As of 24Nov2024, all patch notes are located in [this forum](https://forums.playdeadlock.com/forums/changelog.10/)

![Deadlock changelog menu](images/phase1-changelog-homepage.png)

In [9]:
import requests
from bs4 import BeautifulSoup
import re

def get_patch_note_links(page_num):
    # determine URL for the current page
    if page_num == 1:
        url = "https://forums.playdeadlock.com/forums/changelog.10/"
    else:
        url = f"https://forums.playdeadlock.com/forums/changelog.10/page-{page_num}"
    
    response = requests.get(url)
    soup = BeautifulSoup(response.text, 'html.parser')

    # extract all the thread links that are patch notes
    links = []
    for a_tag in soup.find_all('a', href=True):
        link = a_tag['href']
        if '/threads/' in link and 'update' in link:  # only look for valid patch note threads
            # normalize the URL by removing '/latest' and '/' if present
            normalized_link = re.sub(r'/latest$', '', link)
            normalized_link = re.sub(r'/$', '', normalized_link)
            full_url = f"https://forums.playdeadlock.com{normalized_link}"
            links.append(full_url)

    return links


# initialize
patch_note_links = set()  # use a set to avoid duplicates
page_num = 1

# store links of the previous page
prev_page_links = None 

# loop through pages until no new patch links are found
while True:
    print(f"Checking page {page_num}...")

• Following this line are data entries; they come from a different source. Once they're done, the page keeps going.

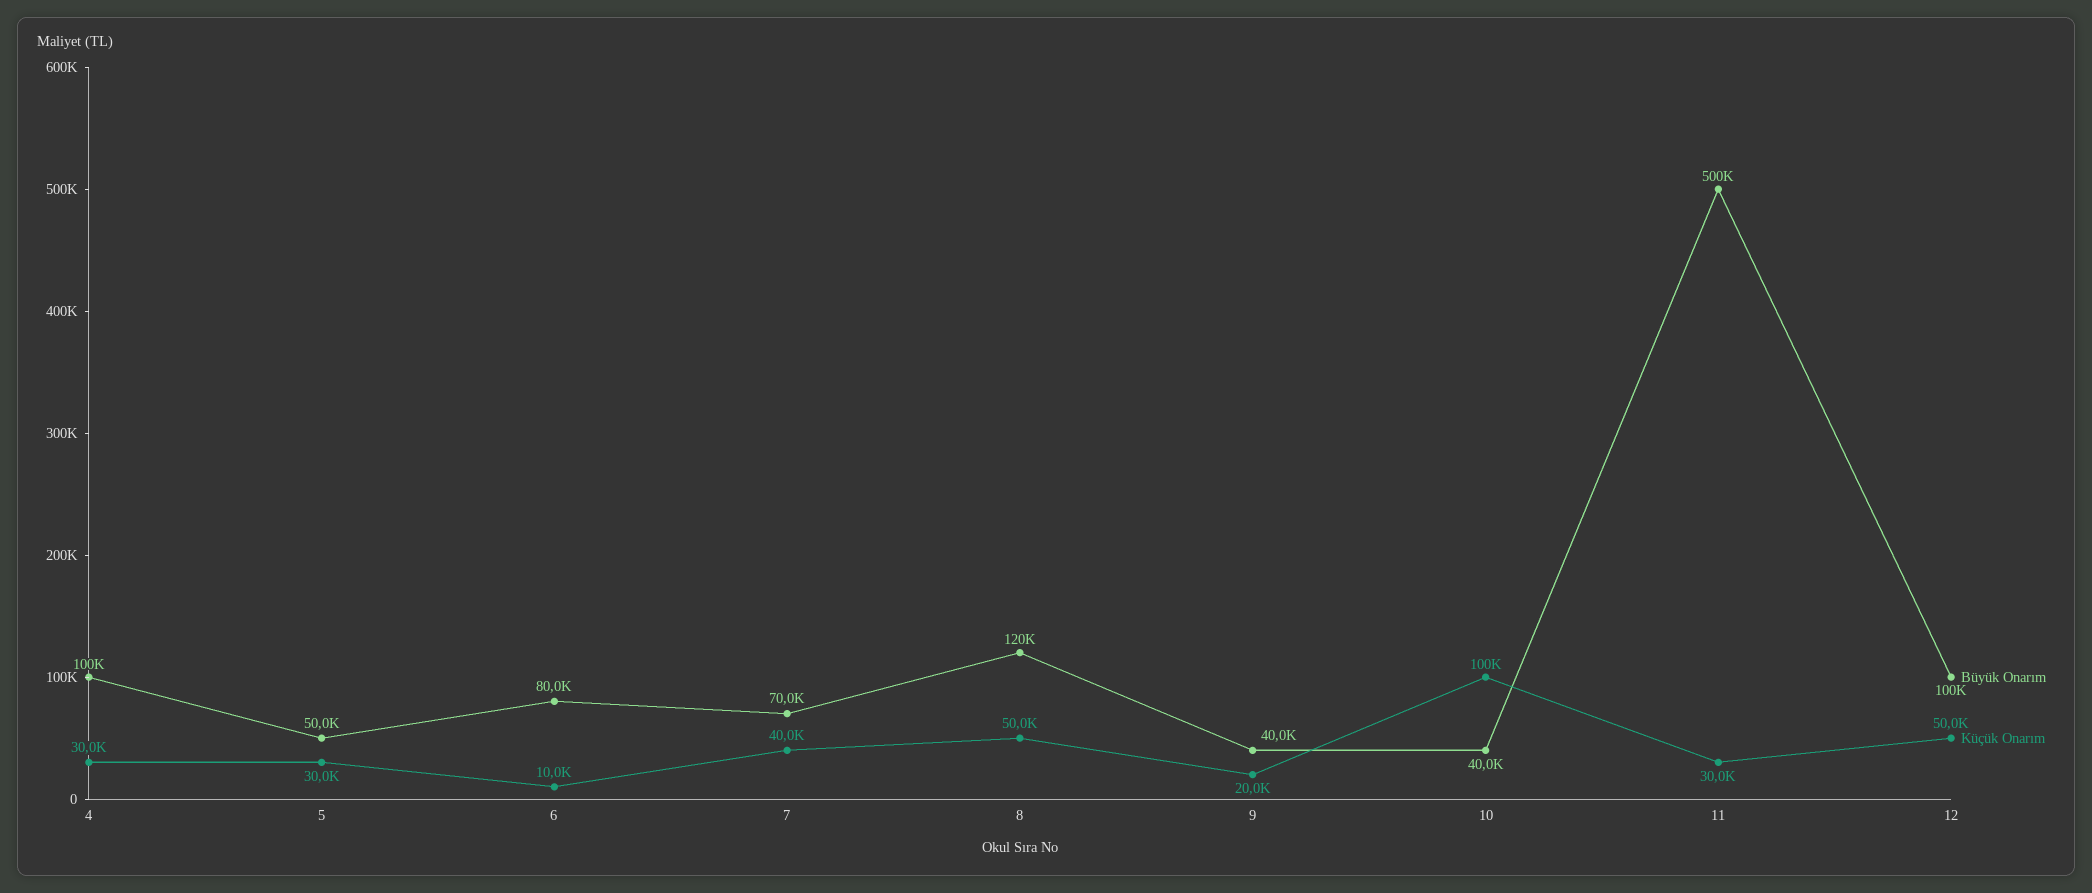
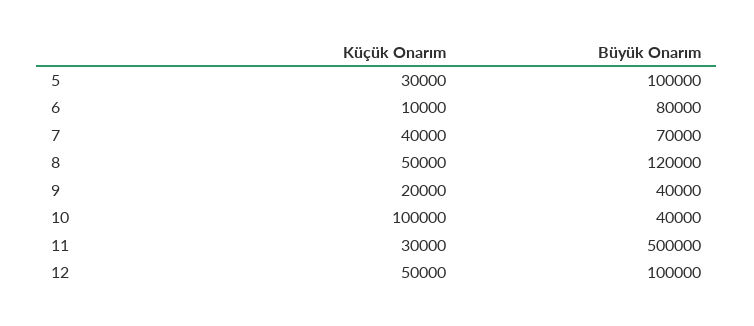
  {
    "Büyük Onarım": {
-     "4": 100000,
-     "5": 50000,
+     "5": 100000,
      "6": 80000,
      "7": 70000,
      "8": 120000,
      "9": 40000,
      "10": 40000,
      "11": 500000,
      "12": 100000
    },
    "Küçük Onarım": {
-     "4": 30000,
      "5": 30000,
      "6": 10000,
      "7": 40000,
      "8": 50000,
      "9": 20000,
      "10": 100000,
      "11": 30000,
      "12": 50000
    }
  }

    # get patch note links 
    current_page_links = get_patch_note_links(page_num)
    
    # compare with the previous page content
    if current_page_links == prev_page_links:
        print(f"Page {page_num} content is the same as page {page_num - 1}. Stopping loop.")
        break
    
    # update prev_content to current page content
    prev_page_links = current_page_links  
    
    # add new patch note links from current page
    patch_note_links.update(current_page_links)

    page_num += 1

# sort links by newest patch notes first
sorted_patch_note_links = sorted(patch_note_links, reverse=True)

# print all collected links
print("Collected Patch Note Links:")
for link in sorted_patch_note_links:
    print(link)


Checking page 1...
Checking page 2...
Checking page 3...
Checking page 4...
Page 4 content is the same as page 3. Stopping loop.
Collected Patch Note Links:
https://forums.playdeadlock.com/threads/11-21-2024-update.47476
https://forums.playdeadlock.com/threads/11-13-2024-update.46391
https://forums.playdeadlock.com/threads/11-10-2024-update.45689
https://forums.playdeadlock.com/threads/11-07-2024-update.44786
https://forums.playdeadlock.com/threads/11-01-2024-update.43705
https://forums.playdeadlock.com/threads/10-29-2024-update.42985
https://forums.playdeadlock.com/threads/10-27-2024-update.42492
https://forums.playdeadlock.com/threads/10-24-2024-update.40951
https://forums.playdeadlock.com/threads/10-18-2024-update.39630
https://forums.playdeadlock.com/threads/10-18-2024-update-2.39693
https://forums.playdeadlock.com/threads/10-15-2024-update.38925
https://forums.playdeadlock.com/threads/10-11-2024-update.37641
https://forums.playdeadlock.com/threads/10-10-2024-update.36958
https://f